The US markets ended higher on Tuesday after positive retail data. Commerce Department report showed retail sales shot up by more than expected in the month of October. The report said retail sales spiked by 1.7 percent in October after climbing by an upwardly revised 0.8 percent in September. Asian markets are trading lower in early deals on Wednesday despite positive cues from US markets. 

Bank home, Indian equity benchmarks edged lower in a volatile session on Tuesday despite stable global cues. Weakness in heavyweights from the sectors like Energy, PSU, Oil & Gas and Banking dragged the benchmarks lower.

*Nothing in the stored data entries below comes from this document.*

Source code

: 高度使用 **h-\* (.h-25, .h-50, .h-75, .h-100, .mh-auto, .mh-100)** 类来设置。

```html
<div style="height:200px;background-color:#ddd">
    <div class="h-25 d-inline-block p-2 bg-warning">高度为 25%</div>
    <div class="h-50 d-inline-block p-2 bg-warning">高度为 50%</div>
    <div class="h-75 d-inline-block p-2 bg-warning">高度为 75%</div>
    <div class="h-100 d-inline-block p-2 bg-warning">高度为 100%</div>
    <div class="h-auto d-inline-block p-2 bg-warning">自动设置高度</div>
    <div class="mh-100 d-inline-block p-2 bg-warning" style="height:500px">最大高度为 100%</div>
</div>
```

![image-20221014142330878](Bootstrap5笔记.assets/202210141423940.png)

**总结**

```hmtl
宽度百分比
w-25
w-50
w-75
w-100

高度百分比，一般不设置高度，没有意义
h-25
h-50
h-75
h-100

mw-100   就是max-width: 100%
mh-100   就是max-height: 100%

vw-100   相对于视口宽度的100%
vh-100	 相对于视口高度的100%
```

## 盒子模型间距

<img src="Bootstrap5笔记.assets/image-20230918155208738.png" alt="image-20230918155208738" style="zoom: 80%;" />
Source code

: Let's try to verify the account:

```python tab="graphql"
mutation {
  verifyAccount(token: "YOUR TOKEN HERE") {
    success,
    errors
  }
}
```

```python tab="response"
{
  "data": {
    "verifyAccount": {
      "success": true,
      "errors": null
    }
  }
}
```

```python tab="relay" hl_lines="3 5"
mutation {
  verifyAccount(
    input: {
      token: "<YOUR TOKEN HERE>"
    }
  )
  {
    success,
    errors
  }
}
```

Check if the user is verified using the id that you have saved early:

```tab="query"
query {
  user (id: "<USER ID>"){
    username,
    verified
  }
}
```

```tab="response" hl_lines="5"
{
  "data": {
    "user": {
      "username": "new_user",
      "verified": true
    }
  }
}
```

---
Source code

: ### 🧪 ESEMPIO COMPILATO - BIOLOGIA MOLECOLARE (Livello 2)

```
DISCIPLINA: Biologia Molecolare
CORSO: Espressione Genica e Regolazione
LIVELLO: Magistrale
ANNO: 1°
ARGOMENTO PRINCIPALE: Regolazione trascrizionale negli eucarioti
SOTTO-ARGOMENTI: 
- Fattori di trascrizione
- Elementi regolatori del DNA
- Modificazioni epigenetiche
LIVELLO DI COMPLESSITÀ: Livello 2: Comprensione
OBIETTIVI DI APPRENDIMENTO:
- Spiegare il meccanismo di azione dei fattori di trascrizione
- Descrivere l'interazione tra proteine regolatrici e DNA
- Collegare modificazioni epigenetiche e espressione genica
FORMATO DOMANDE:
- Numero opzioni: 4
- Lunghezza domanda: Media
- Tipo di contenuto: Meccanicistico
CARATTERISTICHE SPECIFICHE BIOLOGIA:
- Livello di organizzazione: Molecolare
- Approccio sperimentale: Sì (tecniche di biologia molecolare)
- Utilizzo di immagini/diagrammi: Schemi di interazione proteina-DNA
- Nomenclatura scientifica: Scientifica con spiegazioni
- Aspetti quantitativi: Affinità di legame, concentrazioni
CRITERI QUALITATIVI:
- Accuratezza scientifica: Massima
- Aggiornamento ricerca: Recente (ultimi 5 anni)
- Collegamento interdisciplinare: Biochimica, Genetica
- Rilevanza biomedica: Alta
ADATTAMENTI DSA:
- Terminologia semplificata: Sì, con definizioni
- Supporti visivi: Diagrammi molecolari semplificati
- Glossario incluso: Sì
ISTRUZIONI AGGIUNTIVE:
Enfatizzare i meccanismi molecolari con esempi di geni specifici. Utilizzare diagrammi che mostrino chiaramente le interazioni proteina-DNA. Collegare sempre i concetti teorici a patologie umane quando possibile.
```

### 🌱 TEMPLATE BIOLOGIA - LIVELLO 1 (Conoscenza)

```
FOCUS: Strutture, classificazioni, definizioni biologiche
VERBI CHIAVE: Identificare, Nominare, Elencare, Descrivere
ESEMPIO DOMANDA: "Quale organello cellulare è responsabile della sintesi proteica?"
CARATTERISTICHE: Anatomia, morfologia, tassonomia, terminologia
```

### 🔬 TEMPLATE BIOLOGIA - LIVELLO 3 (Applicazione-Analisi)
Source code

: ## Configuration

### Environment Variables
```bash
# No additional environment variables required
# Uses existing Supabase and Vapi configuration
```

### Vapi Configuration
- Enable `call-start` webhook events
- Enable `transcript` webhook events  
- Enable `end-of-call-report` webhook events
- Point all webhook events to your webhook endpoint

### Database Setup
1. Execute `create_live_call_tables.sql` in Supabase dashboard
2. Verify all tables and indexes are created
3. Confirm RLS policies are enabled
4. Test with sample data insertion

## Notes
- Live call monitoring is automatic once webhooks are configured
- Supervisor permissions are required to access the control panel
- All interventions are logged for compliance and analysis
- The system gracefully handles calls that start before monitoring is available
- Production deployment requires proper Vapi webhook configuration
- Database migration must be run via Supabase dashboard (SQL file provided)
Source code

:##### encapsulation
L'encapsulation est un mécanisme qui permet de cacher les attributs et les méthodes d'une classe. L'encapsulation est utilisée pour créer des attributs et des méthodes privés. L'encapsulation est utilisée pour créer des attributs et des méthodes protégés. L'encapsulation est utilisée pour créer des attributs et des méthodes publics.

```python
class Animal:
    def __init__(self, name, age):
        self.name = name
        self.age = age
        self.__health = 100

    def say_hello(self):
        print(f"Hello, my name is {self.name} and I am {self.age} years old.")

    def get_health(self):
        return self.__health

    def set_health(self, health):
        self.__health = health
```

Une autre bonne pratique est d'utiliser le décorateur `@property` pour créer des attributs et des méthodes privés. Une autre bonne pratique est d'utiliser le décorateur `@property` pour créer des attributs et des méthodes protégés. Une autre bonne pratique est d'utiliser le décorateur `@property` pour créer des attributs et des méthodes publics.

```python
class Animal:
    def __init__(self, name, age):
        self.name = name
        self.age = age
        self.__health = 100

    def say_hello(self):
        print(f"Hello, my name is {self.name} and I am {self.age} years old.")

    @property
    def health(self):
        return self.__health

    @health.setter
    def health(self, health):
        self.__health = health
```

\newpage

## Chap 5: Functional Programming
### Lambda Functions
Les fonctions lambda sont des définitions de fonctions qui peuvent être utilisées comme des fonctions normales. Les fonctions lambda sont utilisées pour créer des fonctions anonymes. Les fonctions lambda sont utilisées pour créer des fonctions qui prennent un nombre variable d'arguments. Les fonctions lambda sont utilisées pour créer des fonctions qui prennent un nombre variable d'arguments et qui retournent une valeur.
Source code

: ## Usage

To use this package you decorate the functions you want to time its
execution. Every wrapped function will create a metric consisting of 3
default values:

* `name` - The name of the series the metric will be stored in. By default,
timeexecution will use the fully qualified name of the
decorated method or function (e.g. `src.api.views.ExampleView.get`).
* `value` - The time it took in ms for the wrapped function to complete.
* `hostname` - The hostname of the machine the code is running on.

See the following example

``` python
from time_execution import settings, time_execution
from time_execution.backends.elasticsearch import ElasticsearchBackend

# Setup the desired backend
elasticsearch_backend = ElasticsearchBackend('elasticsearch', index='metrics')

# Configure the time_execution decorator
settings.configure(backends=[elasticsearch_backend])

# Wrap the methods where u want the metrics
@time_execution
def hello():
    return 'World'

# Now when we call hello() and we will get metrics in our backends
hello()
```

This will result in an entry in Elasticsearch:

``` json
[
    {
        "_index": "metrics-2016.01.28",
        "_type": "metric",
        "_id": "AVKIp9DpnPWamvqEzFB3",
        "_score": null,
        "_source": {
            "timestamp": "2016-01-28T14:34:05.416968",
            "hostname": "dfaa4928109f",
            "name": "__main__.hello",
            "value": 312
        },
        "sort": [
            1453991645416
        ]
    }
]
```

Key indices started in the negative territory, as traders got anxious with Finance Secretary T V Somanathan’s statement that the entire revenue loss on account of reduction in excise duty on petrol and diesel by Rs 10 and Rs 5 a litre respectively will be borne by the Centre. Some concern also came as All India Financial Institutions (AIFI) said that with the ripple down effect of declining automobile sales, the forging industry is facing the heat with a sharp decline in demand which has resulted in substantial production cuts.  However, key indices recouped most of their losses in afternoon session, taking support from data showing that merchandise exports grew for the eleventh consecutive month to $35.65 billion, up 43 per cent on-year in October, as external demand continued to remain robust. The preliminary data released by the commerce and industry ministry showed growth being driven by higher demand for items, primarily engineering goods, petroleum products, gems and jewellery, as well as organic and inorganic chemicals, among other items.  Some support also came as the Reserve Bank of India (RBI) in its article on the state of the economy has stated that the Indian economy is on the path of a durable recovery on the back of conducive monetary and credit conditions, the global headwinds notwithstanding. Finally, the BSE Sensex fell 396.34 points or 0.65% to 60,322.37 and the CNX Nifty was down by 110.25 points or 0.61% to 17,999.20.